Y él, este hombre que ya lleva un animal en su apellido, nos trae aquí, genialmente bautizada, una hermosa colección de fenómenos, ángeles, maravillas.

Eduardo Fraile

sábado, 9 de enero de 2016

«62»

            Todas las Navidades desde entonces tenían un poco el sabor del libro de Cortázar, ese libro magnífico que había surgido al amor de la lumbre de un capítulo de Rayuela, de su rescoldo, mejor dicho, y que además ahondaba su misterio, penetrando en regiones apenas apuntadas por el texto fundacional, y ya se convirtió, quizá esas Navidades en que sin saber cómo llegara a nuestras manos una primera edición, en un rito privado leer 62/ Modelo para armar esos días que tan difícil es encontrar un café abierto en España, donde se celebran la Nochebuena y la Nochevieja hasta el amanecer.

● **MATERIAL MOSTRADO**

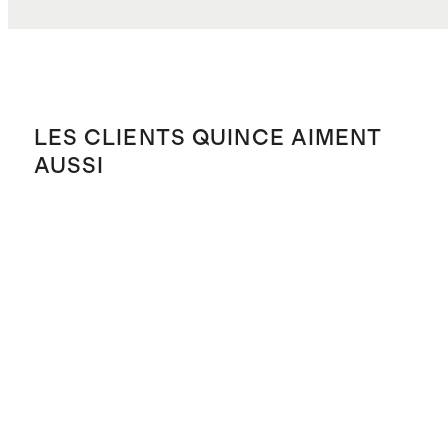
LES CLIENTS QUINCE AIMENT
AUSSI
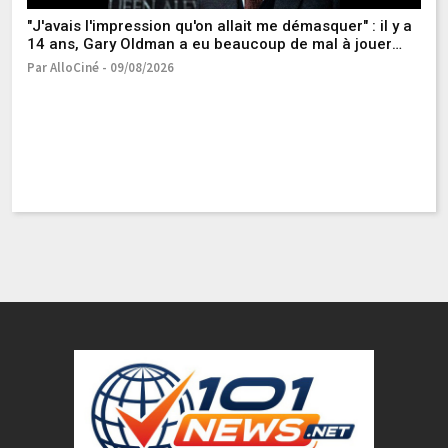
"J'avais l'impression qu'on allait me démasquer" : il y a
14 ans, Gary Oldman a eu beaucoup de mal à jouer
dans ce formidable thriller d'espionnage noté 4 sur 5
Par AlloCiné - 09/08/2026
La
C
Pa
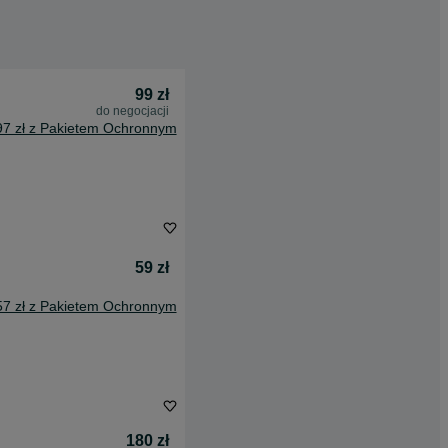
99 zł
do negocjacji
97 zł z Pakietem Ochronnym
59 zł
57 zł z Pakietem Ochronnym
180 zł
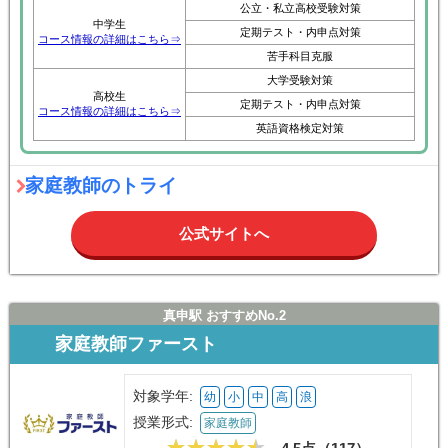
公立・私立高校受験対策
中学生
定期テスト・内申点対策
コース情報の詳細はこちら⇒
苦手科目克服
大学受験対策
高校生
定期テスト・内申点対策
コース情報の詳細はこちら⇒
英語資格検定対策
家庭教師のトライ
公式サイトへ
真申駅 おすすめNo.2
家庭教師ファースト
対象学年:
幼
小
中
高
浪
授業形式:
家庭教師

● **QUÉ HARÁS**
Escribe sin cambios la parte del texto mostrado que va desde "Eduardo Fraile" hasta "hasta el amanecer.". El listado no interviene en esta tarea.

● **RESPUESTA ESCRITA**
Eduardo Fraile

sábado, 9 de enero de 2016

«62»

            Todas las Navidades desde entonces tenían un poco el sabor del libro de Cortázar, ese libro magnífico que había surgido al amor de la lumbre de un capítulo de Rayuela, de su rescoldo, mejor dicho, y que además ahondaba su misterio, penetrando en regiones apenas apuntadas por el texto fundacional, y ya se convirtió, quizá esas Navidades en que sin saber cómo llegara a nuestras manos una primera edición, en un rito privado leer 62/ Modelo para armar esos días que tan difícil es encontrar un café abierto en España, donde se celebran la Nochebuena y la Nochevieja hasta el amanecer.